> [INSTRUCTIONS FOR THE TASK]:
Scan the entries below. Return every line that includes "Wilhelm".

> [RECORDS SUPPLIED]:
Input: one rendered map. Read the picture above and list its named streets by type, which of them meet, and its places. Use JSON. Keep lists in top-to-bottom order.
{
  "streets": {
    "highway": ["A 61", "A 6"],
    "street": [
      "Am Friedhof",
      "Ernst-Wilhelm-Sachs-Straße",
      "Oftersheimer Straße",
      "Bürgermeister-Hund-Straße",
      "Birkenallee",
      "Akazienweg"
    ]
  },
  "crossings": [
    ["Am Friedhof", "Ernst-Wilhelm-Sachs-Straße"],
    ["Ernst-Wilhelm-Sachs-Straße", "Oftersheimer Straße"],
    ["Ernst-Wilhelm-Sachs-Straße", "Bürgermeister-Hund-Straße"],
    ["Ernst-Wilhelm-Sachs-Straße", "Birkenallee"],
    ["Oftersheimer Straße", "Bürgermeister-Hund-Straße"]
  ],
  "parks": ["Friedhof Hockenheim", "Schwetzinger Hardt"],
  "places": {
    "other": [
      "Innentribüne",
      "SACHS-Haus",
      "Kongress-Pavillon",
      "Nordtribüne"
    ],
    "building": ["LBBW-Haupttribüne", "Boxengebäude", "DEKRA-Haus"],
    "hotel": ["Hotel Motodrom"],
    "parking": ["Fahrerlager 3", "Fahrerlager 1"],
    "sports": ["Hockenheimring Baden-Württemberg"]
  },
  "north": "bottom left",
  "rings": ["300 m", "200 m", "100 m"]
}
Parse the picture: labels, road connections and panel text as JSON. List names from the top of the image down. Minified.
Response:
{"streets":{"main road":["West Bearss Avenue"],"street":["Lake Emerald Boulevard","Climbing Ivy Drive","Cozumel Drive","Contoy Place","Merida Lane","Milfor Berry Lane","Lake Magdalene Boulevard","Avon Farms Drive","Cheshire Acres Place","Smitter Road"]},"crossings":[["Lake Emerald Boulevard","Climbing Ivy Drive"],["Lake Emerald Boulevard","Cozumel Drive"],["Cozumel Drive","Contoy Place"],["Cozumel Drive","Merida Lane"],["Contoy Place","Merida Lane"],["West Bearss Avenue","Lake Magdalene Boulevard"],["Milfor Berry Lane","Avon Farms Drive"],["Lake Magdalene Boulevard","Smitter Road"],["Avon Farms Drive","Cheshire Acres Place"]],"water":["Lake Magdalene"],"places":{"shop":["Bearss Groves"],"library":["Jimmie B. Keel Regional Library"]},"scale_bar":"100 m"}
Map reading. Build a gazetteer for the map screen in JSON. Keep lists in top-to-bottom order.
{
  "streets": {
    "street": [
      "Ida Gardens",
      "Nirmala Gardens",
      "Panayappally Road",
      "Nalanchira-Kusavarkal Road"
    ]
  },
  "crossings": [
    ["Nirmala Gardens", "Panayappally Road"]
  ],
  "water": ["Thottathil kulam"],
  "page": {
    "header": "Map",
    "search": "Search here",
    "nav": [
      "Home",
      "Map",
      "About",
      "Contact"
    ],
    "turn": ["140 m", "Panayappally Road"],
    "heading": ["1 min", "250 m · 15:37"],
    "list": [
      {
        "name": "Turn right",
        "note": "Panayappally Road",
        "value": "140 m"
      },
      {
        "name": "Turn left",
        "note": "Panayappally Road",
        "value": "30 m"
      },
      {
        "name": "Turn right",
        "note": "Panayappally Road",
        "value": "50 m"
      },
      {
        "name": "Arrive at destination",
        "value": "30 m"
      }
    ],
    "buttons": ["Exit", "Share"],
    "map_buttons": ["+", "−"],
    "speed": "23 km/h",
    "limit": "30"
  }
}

> [TASK RESULT]:
      "Ernst-Wilhelm-Sachs-Straße",
    ["Am Friedhof", "Ernst-Wilhelm-Sachs-Straße"],
    ["Ernst-Wilhelm-Sachs-Straße", "Oftersheimer Straße"],
    ["Ernst-Wilhelm-Sachs-Straße", "Bürgermeister-Hund-Straße"],
    ["Ernst-Wilhelm-Sachs-Straße", "Birkenallee"],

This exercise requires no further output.